In the case of pathological migration of third molars due to a cyst that has lost its continuity as a result of fistulas, other factors may cause the pathological migration. First, the possibility of pathological displacement of a tooth even when the expansive force of a cyst is reduced due to cyst wall rupture must be considered. Second, it is possible that a cyst that expanded throughout the mandible displaced the impacted teeth, and then ruptured, leading to drainage or reduced osmotic pressure, and eventually to bone deposition and repair.9-11) In the case of the second hypothesis, displacement of adjacent anatomical structures must also occur until the cyst ruptures, and the displaced anatomical structures such as the inferior alveolar canal must remain in their displaced position even after bone recovery is complete following the loss of expansive force due to cyst rupture. If the second hypothesis is true, displacement of not only impacted third molars but also adjacent anatomical structures such as the inferior alveolar canal must occur. However, in the four cases discussed in this study, no such displacement of anatomical structures was observed on radiographs. Therefore, the possibility of tooth displacement due to other factors must be considered even after the cyst’s continuity has been lost due to cyst rupture.

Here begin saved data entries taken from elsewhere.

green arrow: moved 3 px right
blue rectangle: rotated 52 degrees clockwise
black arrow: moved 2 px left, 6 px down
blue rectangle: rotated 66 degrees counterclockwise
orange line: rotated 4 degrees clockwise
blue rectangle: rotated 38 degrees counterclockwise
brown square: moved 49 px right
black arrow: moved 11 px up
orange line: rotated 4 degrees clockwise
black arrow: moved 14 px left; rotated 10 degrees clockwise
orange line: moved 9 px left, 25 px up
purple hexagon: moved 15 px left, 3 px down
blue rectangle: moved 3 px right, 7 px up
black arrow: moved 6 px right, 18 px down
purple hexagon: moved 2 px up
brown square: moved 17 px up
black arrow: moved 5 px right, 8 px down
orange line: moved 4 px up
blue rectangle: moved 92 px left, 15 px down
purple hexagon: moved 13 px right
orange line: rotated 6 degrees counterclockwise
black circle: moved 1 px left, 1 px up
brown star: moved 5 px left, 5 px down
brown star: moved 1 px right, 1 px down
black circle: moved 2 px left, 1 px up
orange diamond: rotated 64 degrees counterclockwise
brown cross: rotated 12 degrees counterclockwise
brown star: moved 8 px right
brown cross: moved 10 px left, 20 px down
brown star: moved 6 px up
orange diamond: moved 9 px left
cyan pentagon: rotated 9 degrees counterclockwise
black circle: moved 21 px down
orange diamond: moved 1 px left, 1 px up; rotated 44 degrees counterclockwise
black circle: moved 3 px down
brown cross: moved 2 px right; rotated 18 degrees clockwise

Even after the cyst wall loses its continuity, osmotic pressure can temporarily increase within the cyst upon closing of the fistula, and displacement of impacted teeth may occur through repeated generation of this pressure. In other words, if a fistula repeatedly opens and closes over a long period of time, an expansive force will be created even at low osmotic pressure resulting from fistula closure. The possibility of gradual tooth displacement through repetition of this process over a long period of time must also be considered. In general, the cyst wall is circular or oval in shape, and compresses the adjacent impacted teeth. However, in the present cases, cyst walls formed a tunnel-like duct connecting the cyst to the oral cavity. Such changes in the morphology of cysts may have been the result of repeated opening and closing of fistulas.
In the fourth case discussed in this study, gradual displacement of an impacted third molar even in the absence of active growth and expansion of the cyst over several years was observed on panoramic radiographs. This finding confirms the possibility of pathologic migration of an impacted tooth due to a cyst that has lost its continuity as a result of fistula formation in the four cases.
In 2008, Kim et al. reported cases of impacted teeth positioned on the mandibular condyle in the absence of lesions such as cysts or tumors.2) Based on this report, pathologic migration of the third molars can be classified into three types: Type 1 – pathologic migration of third molar with cystic lesion without tunnel-like sinus tract, Type 2 – pathologic migration of third molar with cystic lesion and tunnel-like sinus tract, and Type 3 – pathologic migration of third molar without cystic lesion and tunnel-like sinus tract.
In all four cases, tooth displacement occurred in the direction opposite to that of fistula formation. This suggests that the direction of the formation of a bone tunnel, and the location of a fistula may be closely associated with the migration of an impacted tooth.
Except in one patient, the patients’ radiographs taken before they visited the hospital could not be obtained, and as a result, we could not conduct a detailed follow-up of the patterns of displacement of impacted teeth at different time periods. Because we could not analyze cyst growth, fistula formation, and displacement patterns of impacted third molars at different time periods, we could not analyze the factors that affect displacement of impacted teeth in depth. Additional research on the association between the timing of fistula closure and displacement of impacted teeth is needed.